Travail demandé:
Prolongez le passage sur le Royaume de Dieu en reprenant juste après sa dernière phrase.

Passage à étudier:
Au cours des trois années de la vie publique de Jésus, le « Royaume de Dieu » essuya, après une brève et tumultueuse popularité, une suite d’échecs, à Nazareth d’abord, en Galilée ensuite, puis à Jérusalem après l’exaltation du jour des Rameaux, pour aboutir à son échec final et définitif, à la mort de son Fondateur.

Et voilà ce qu’il faut comprendre enfin. Le Royaume c’est l’utopie de Dieu dans le monde des hommes. Elle se réalise à mesure que des individus, des groupes, des foules croient au Christ et s’attachent à lui. Être le disciple de Jésus et le suivre, voilà tout le lien, toute la réalité du Royaume. Tout tient donc uniquement par ce centre de vie, de parole, de rayonnement qu’est Jésus. Dans les aléas de la prédication, la seule sûreté, la seule incarnation de l’utopie, c’est lui, le Christ, dans sa puissance de thaumaturge et de prophète.

On devra dire, à mesure que le groupe qui l’entoure s’amenuisera : le Royaume, c’est LUI, d’abord et avant tout. Il est, à lui tout seul, cet homme, ce corps vivant, porteur de toute l’espérance d’Israël, de toute la nouveauté idéale de l’humanité. Et l’on craint de le savoir vulnérable, mortel ! car à son destin est lié celui du Royaume. Il n’y a ni territoire, ni monument, ni trésor de guerre, ni armée, ni race, ni pouvoir qui le soutienne et en puisse assurer la survie. Non, le Royaume est une force divine dont ce Corps est la présence, la source. Mais après lui ? (…)

II. LE ROYAUME DE DIEU REFUSÉ

Les destinées d’Israël vont être profondément bouleversées par la prédication du Christ et depuis lors, dans ce Peuple prédestiné mais aussi dans le monde entier, rien ne sera plus jamais comme avant. Les termes de l’alternative sont simples. Ou Jésus l’emportera, par quel mystère ! et l’utopie spirituelle, universaliste, céleste dont se berçait l’espérance juive, la plus haute des espérances humaines, se réalisera. Ou Jésus sera vaincu et son royaume anéanti par la coalition de ses ennemis, et c’est l’odieux, le honteux, le décadent de l’héritage juif qui seul survivra à cette grande crise de vérité. (…)

Entrées extraites:
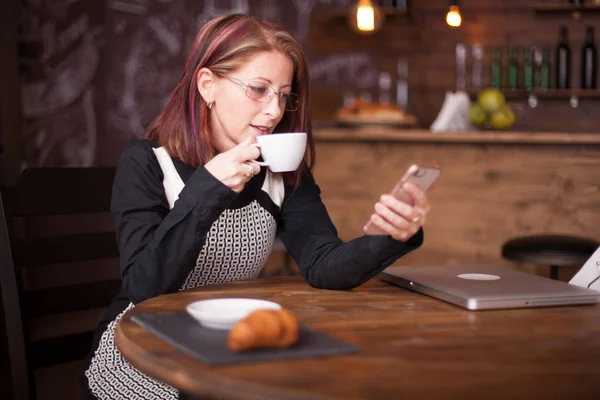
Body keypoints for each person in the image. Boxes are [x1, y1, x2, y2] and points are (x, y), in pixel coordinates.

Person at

--

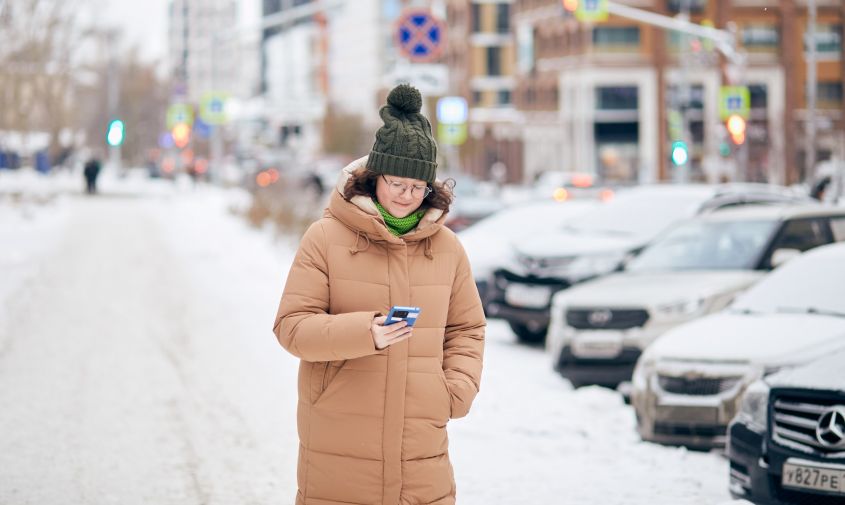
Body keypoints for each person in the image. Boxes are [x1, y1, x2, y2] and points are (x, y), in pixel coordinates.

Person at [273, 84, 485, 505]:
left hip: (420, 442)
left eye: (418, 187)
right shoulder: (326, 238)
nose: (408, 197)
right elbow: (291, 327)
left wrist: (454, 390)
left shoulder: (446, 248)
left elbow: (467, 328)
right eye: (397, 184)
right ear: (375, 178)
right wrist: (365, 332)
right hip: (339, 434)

Résultat de l'exercice:
LA COALITION DES ENNEMIS DU ROYAUME

LES PHARISIENS

Jésus va d’emblée, en Galilée même, se heurter à la caste des pharisiens. (…) Pour deux raisons, l’une de fond tient à la différence de deux esprits opposés, l’autre de forme, parce que Jésus se réclame de l’autorité souveraine de Dieu, et s’en justifie par des miracles, alors que les pharisiens détiennent une autorité de prestige et de domination usurpée sur le peuple qu’ils méprisent. Comme ils sont engoncés dans une fausse situation qu’ils refusent de reconnaître, ils haïront très vite Jésus-Christ et chercheront dès le début comment le supprimer. Jésus lui-même sera très dur avec eux, (…) il les tiendra en échec, dénonçant leur incompréhension totale de la religion, leur falsification de la Loi de Moïse qui en trahit l’esprit et en alourdit la lettre, et au bout du compte leur hypocrisie. En détruisant leur autorité, qui est tout usurpée et qui enchaîne les âmes, les empêchant d’accéder au Royaume des cieux, Jésus n’est pas un révolutionnaire. Il remet chacun à sa place. Exactement comme, d’un geste véhément de prophète que nul n’osera lui reprocher, il chasse les marchands du Temple.

LE PEUPLE JUIF

Les foules de Galilée, comme plus tard celles de la Décapole et de Jérusalem, verront les miracles de Jésus et acclameront la bonne nouvelle du Royaume qu’il proclame. Par des paraboles nombreuses, d’une admirable simplicité mais qu’il veut énigmatiques pour en masquer le sens profond et le laisser deviner à ceux-là seuls qui s’y arrêteront, Jésus les introduit lentement dans la connaissance de ses intentions. Ainsi s’applique-t-il à les élever, à les transformer, pour faire de ces hommes charnels, orgueilleux, racistes, avides des seuls biens matériels, un Royaume spirituel, universel et saint pour son Père. Au moment critique, où il refuse d’être fait roi, l’opposition des deux esprits s’avère totale, l’incompréhension complète. Comme il était, hélas ! prévisible, et d’ailleurs prédit par les prophètes. (…)

LES GRANDS, LES AUTORITÉS DE JÉRUSALEM

Déjà, ni les « grands prêtres » ni les « anciens » n’avaient cru en Jean-Baptiste (Lc 20, 5), alors que le peuple entier le tenait pour vrai prophète. Ils vivaient trop en dehors du courant de spiritualité ardente des « pauvres d’Israël » tout tendus dans l’espérance du Messie. Ils étaient riches, puissants, et la plupart enfoncés dans leur matérialisme de « sadducéens ». Quand Jésus succédera à Jean, ils ne se sentiront rien de commun avec lui. Dès sa première apparition à Jérusalem, ce sont des ennemis qui le surveillent, lui tendent des pièges et cherchent à le faire périr. (…)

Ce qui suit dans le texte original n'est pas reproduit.